[Task statement]: Whenever a line of the records below contains the word "curve", copy that line.
○ ○ ○ ○
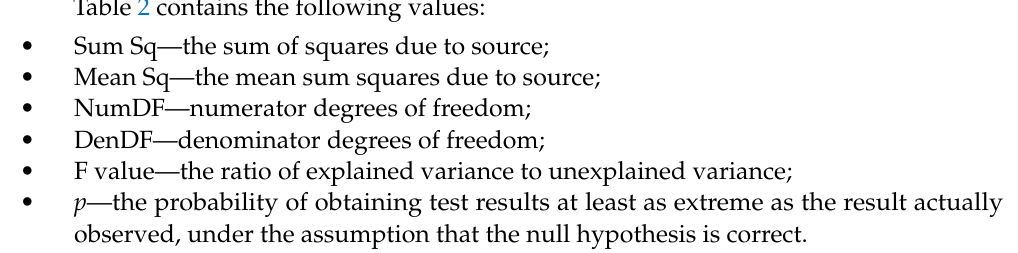
Table 2 contains the following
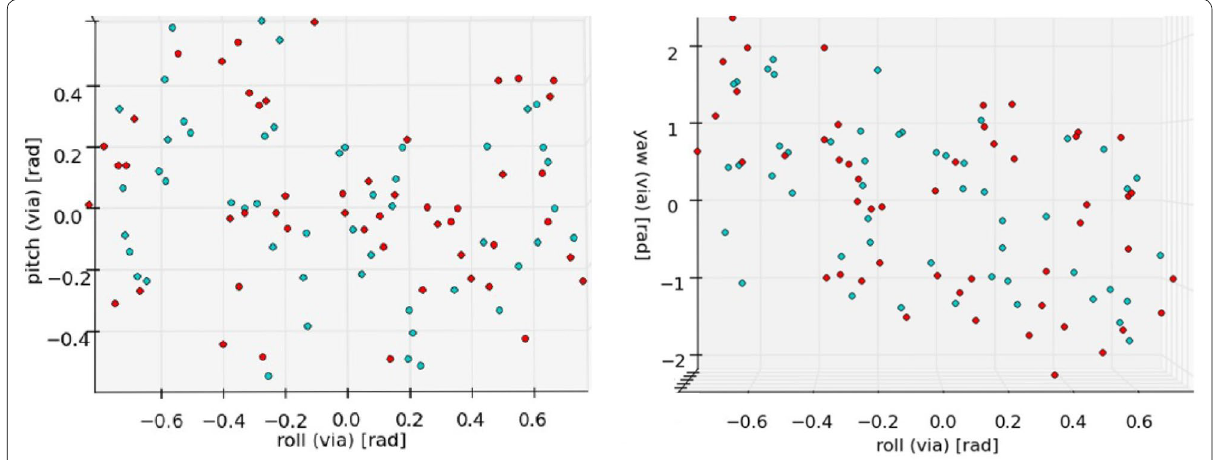
Fig. 12 Tendency of success/failure to the difference of angle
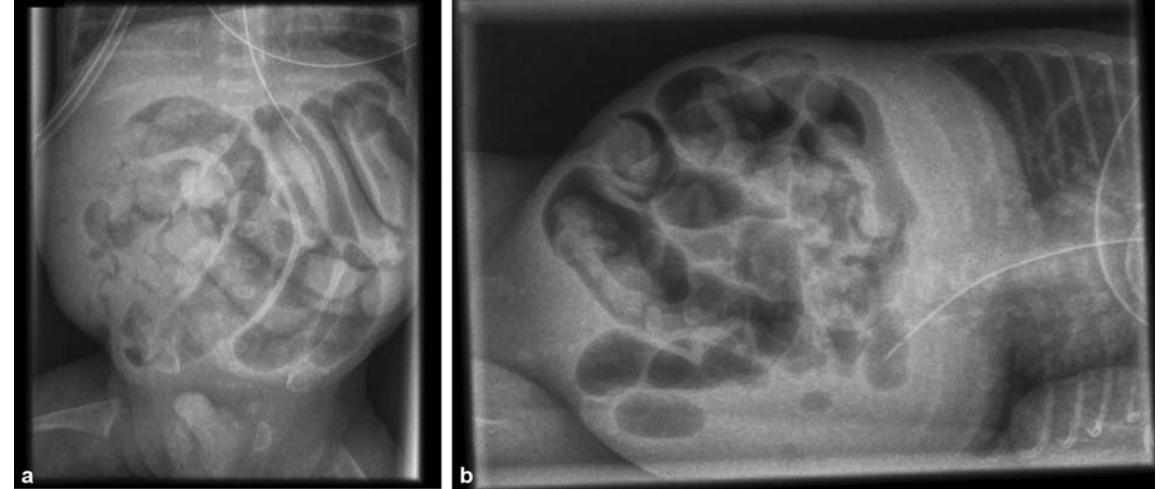
Fig. 1 X-rays on day 14 of life in supine ( a ) and left lateral ( b ) positions revealed distended gas- and meconium- fi lled small intestinal loops; no intra-abdominal free air, air- fl uid levels, or pneumatosis was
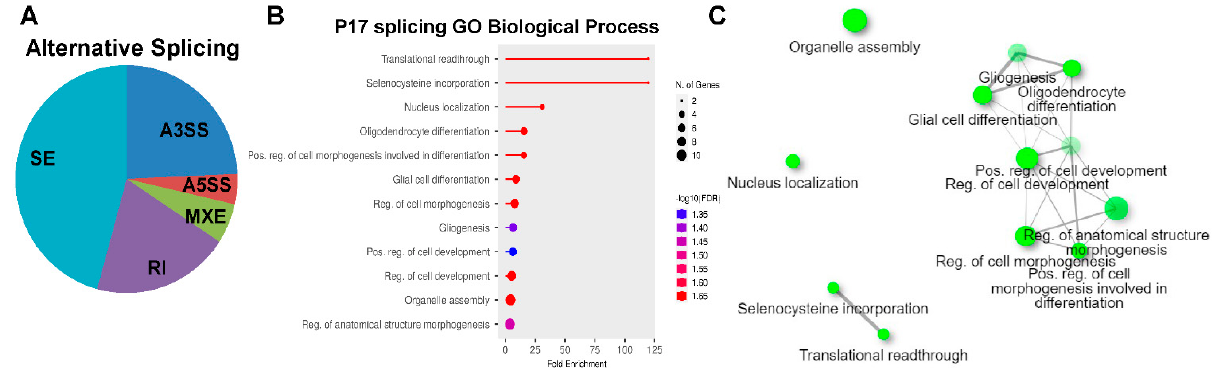
Figure 6. RBM8A is a moderate regulator of AS at P17. ( A ) MISO was used to AS events between the cKO and control datasets. RBM8A was found to be a moderate regulator of alternative splicing, as 62 mRNAs show significant changes in the AS in the brains of Nes-Cre; Rbm8a f/+ mice at P17. A3SS: alternative 3 ′ splice site; A5SS: alternative 5 ′ splice site; MXE: mutually exclusive exons; RI: retained intron; SE: skipped exon. ( B ) GO analysis of AS genes at P17. ( C ) Network plot of GO analysis of biological process on AS genes at P17.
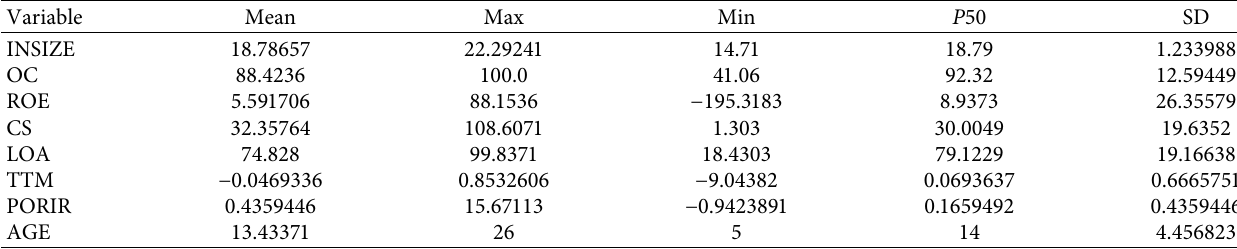
Table 2: Descriptive statistics of the overall sample.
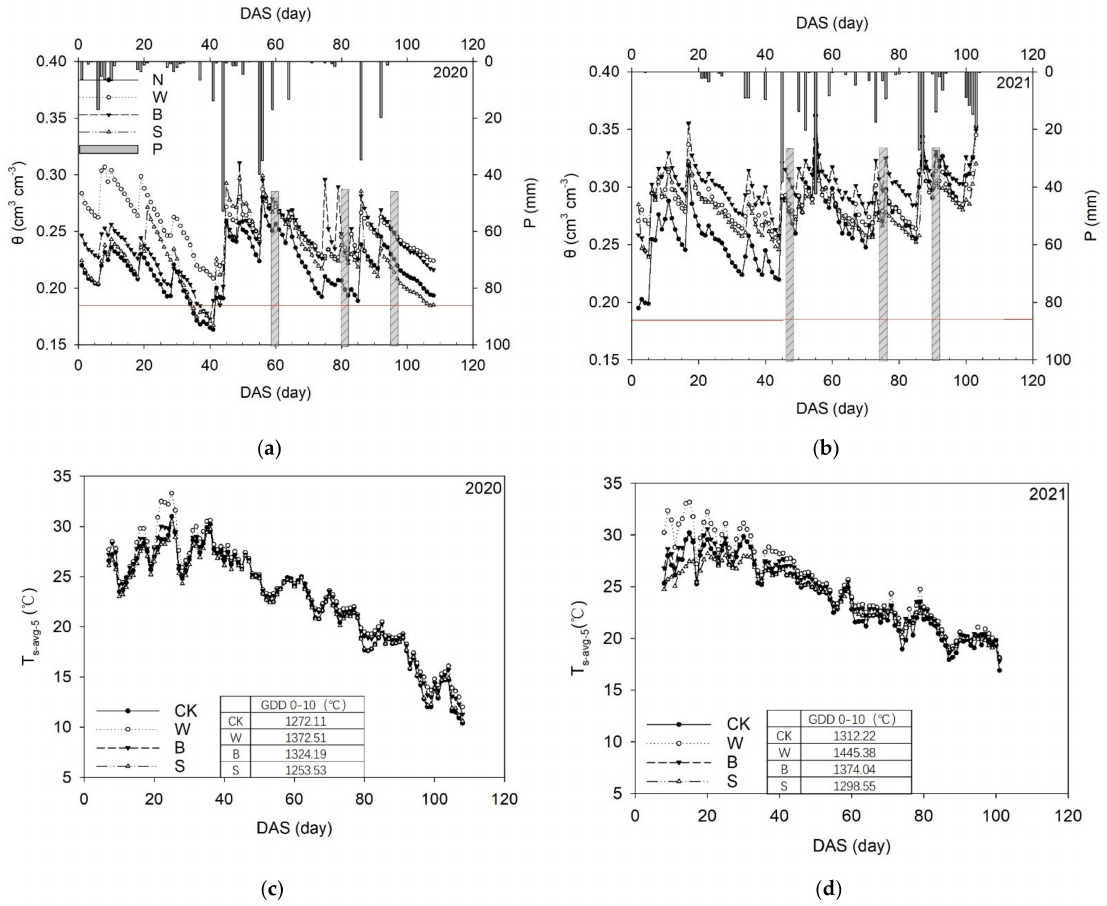
Figure 1. The seasonal dynamics in 0–40 cm soil water content ( θ ) and soil temperature at the depth of 5 cm below ground (T s-avg-5 ) in 2020 ( a , c ) and 2021 ( b , d ). The column with a slash indicates the time of the determination curve. p represents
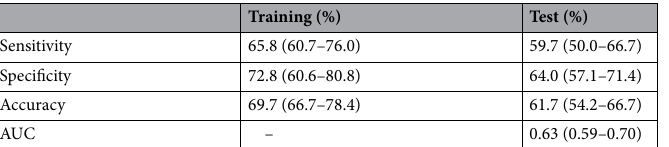
Table 7. Assessment of the predictive performance of the predictive model for training and testing data in the whole-lung radiomics analysis with the synthetic minority over-sampling technique. AUC area under the curve.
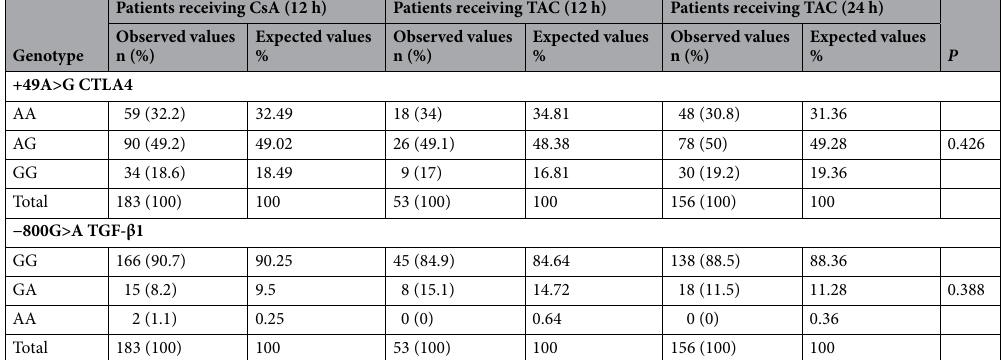
(Table 3). In addition, carriers with the AA and AG genotypes required higher doses of TAC as compared to the GG genotype (AA: 4.83 mg, AG: 5.59 mg vs 3.88 mg, p > 0.05). No relationship between dosage and individual genotypes of the CTLA4 +49A>G polymorphism was found in TAC 24 patients (Table 3). Analysis of the data on TAC dose dependence and genetic variants of the TGF-β1 −800G>A polymorphism revealed that patients with the GA genotype required lower doses of the drug as compared to the GG genotype (TAC 12 h: 3.63 mg vs 5.3 mg, TAC 24 h: 2.38 mg vs 3.29 mg. Comparing the C/D ratio, we showed that in both groups the C/D ratio was higher for patients with the GA genotype (Table 4). Moreover, analysis of the clinical parameters (BMI, systolic and diastolic pressure) and biochemical parameters of the renal profile (potassium, uric, acid creatinine, eGFR) and the CTLA4 and TGF-β1 polymorphisms showed no relation to the risk of organ rejection and indicated a favorable prognosis of the transplanted kidney (Tables 5, 6). It should be emphasized that BMI may affect the risk of new onset diabetes after transplantation, treatment outcomes, including patient and transplant survival, delay in transplant operation, and transplant rejection. According to European Renal Best Practice (ERBP) recommendations, patients with a pre-transplant body mass index (BMI) greater than 30 kg/m 2 should reduce their body weight. In addition, proteinuria, which falls under the risk of transplant rejection criteria, has not been observed in our patients.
○ ○ ○ ○
[Your solution]:
Figure 1. The seasonal dynamics in 0–40 cm soil water content ( θ ) and soil temperature at the depth of 5 cm below ground (T s-avg-5 ) in 2020 ( a , c ) and 2021 ( b , d ). The column with a slash indicates the time of the determination curve. p represents
Table 7. Assessment of the predictive performance of the predictive model for training and testing data in the whole-lung radiomics analysis with the synthetic minority over-sampling technique. AUC area under the curve.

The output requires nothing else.